The continued decrease in oil prices in the world market has brought about some positive results in our local economy. Not only has it slowed our inflation rate, since oil is a major component of production, but it has also maintained the purchasing power of our peso.
In fact, the depressed price of oil in the world market has somehow stabilized the value of the peso against the US dollar. The local economy also benefits because industries big and small depend on petroleum products to fuel their operations. But more than the local benefits that may accrue from the oil price drop, we should be aware and look at the long-term implications of this “positive development” on a wider perspective.
It is quite unanticipated that at this time of the year, the demand for oil remains anemic when business operations in the Western world as well as in Europe, the center of world development, are supposed to be picking up pace. Traditionally, the last quarter of each year is a busy period for all industrialized countries and oil consumption, especially in the West, rises steeply. Such situation would normally lead to price increases but the current situation seems to display a contrary trend.

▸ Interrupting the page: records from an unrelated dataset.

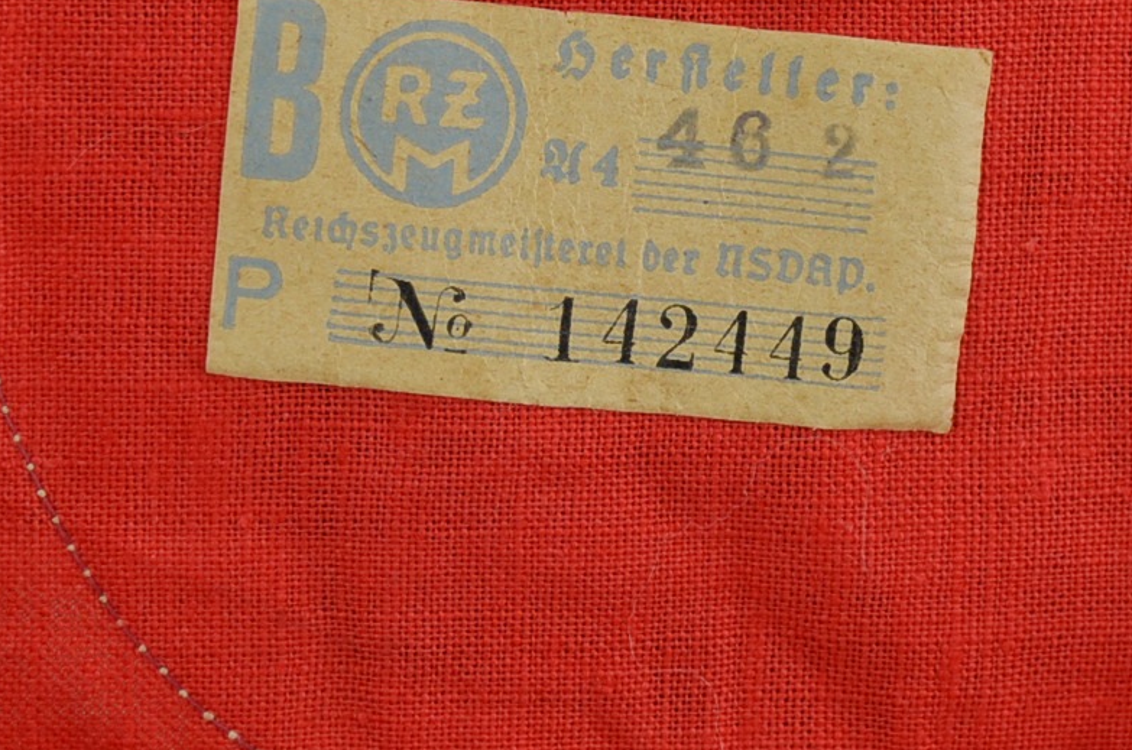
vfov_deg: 5.8
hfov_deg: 8.7
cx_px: 655
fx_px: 7407
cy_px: 195
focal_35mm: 236
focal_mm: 50
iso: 280
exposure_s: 1/125
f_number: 5.6
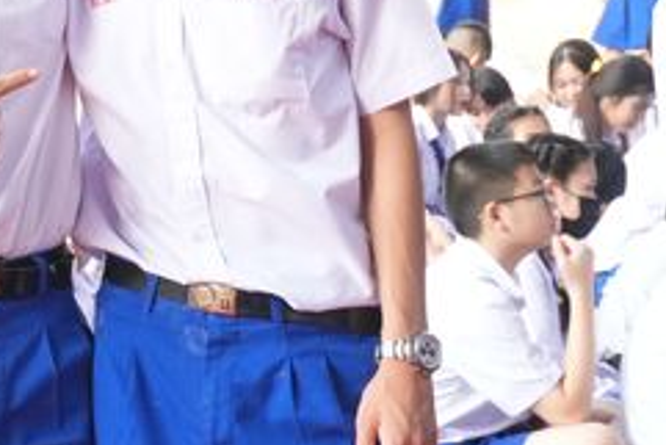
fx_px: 4313
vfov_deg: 5.9
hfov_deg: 8.6
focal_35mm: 233
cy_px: 8
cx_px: -307
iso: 1000
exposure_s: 1/60
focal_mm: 50
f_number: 9
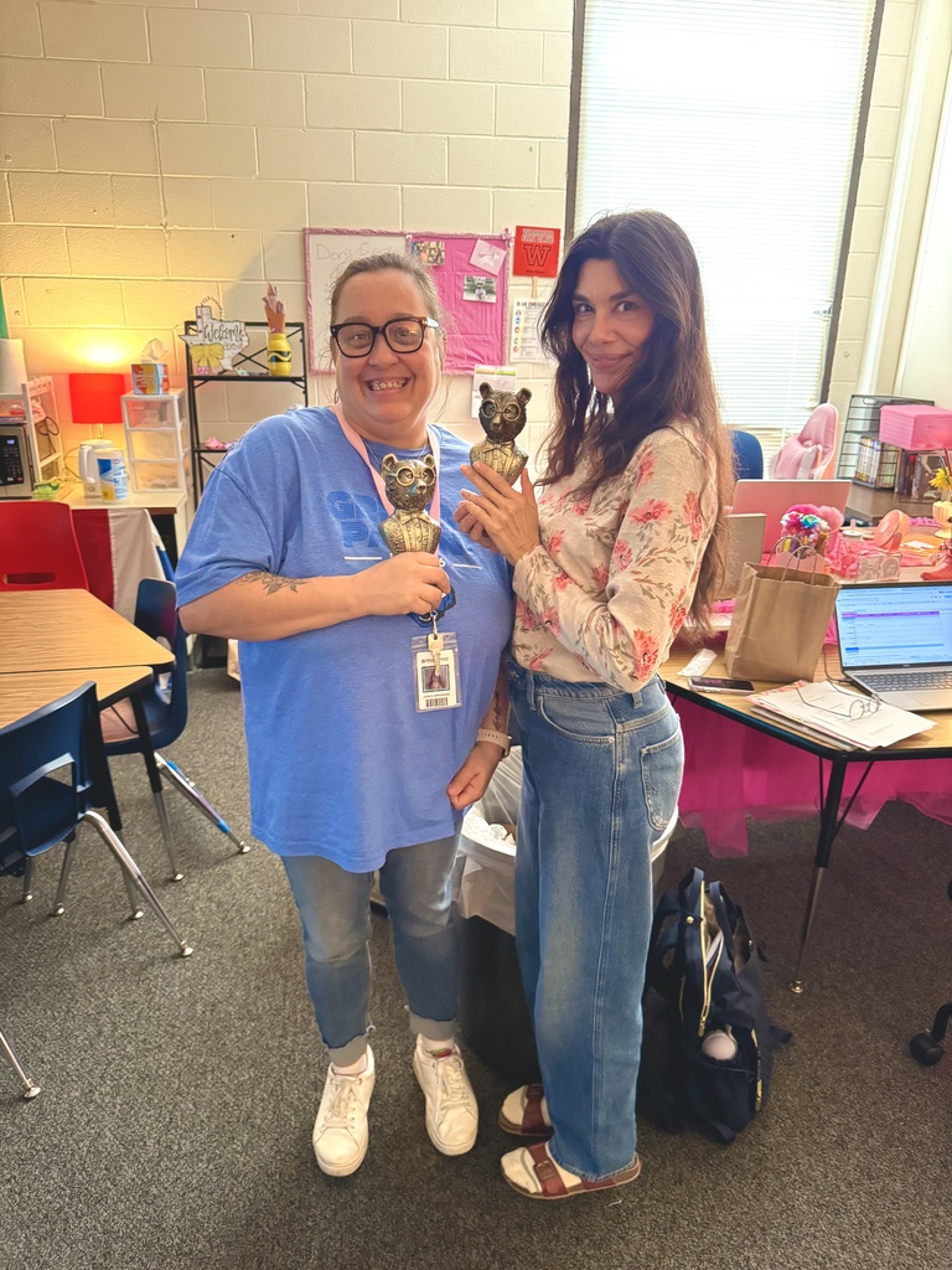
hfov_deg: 56.8
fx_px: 880
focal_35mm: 24
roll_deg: -0.2
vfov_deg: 71.6
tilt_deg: -20.7
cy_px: 635
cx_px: 476
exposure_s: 1/60
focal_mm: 6.76
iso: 800
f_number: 1.78
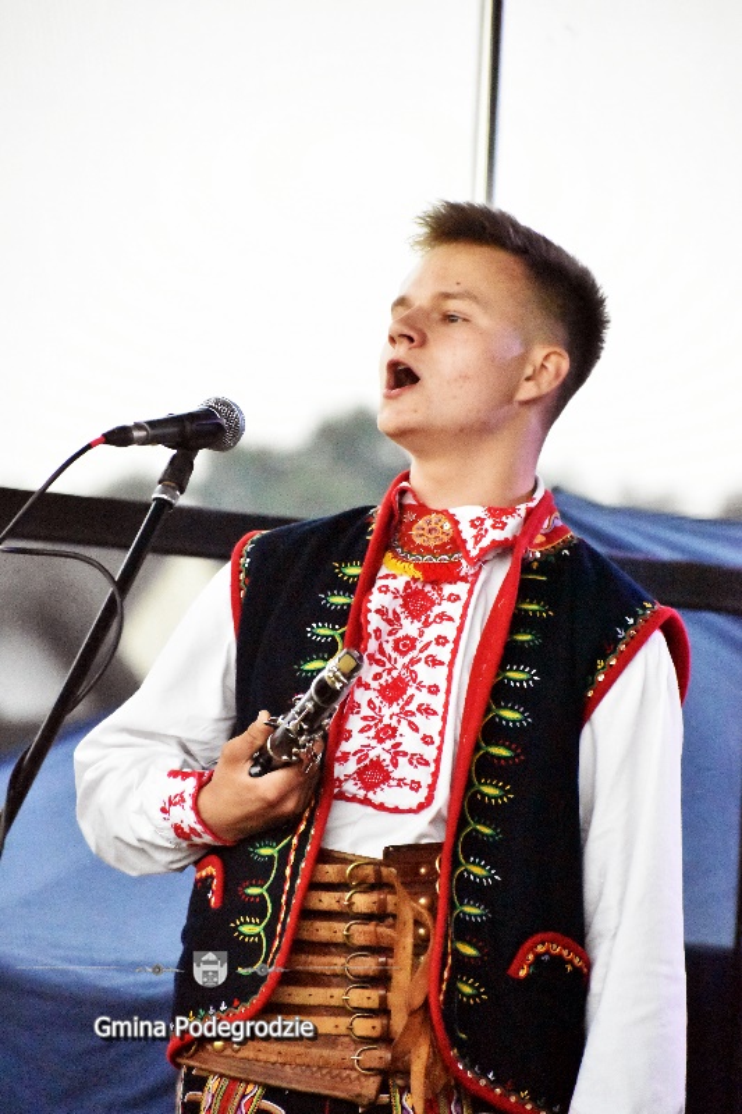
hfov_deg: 5.2
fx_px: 8119
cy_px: 557
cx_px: 371
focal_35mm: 262
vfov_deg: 7.8
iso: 25600
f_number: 5.6
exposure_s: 1/2000
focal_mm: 175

Though our local economy may be benefitting from this lull in oil prices, the real consequence of such an event is threatening, if not outright scary, to the global scenario. This situation could lead to some form of economic woe like a protracted recession or stagflation arising from an industrial slowdown. Such a phenomenon inevitably affects the rest of the world because the U.S. and the European community account for the bulk of global business operations. This economic malady creates a domino effect on the rest of the world.
A phenomenon like this creates dangerous developments that could be beyond resolve in the short run and could even create political problems. One country cannot bank on the benefits amassed by the downfall of another because its long-run effect will likewise be catastrophic to other countries. Imagine world trade grinding to a halt, with many nations experiencing recession simultaneously. The recent economic meltdown several years back that started in the U.S. and reverberated in the European regions created an economic catastrophe that dealt some “collateral damage” to other regions as well.
At this point in our history where technology is advancing faster than people could ever imagine, leaders and economic policy makers should adhere to genuine cooperation that real globalization brings. Countries should set aside political and economic interest for the common good. Globalization should not be used as a tool to widen political and economic interest but rather as an avenue to promote the benefit of the common good. We should adhere to that age-old adage that we all live in a community of nations, where one’s interest is the interest of all.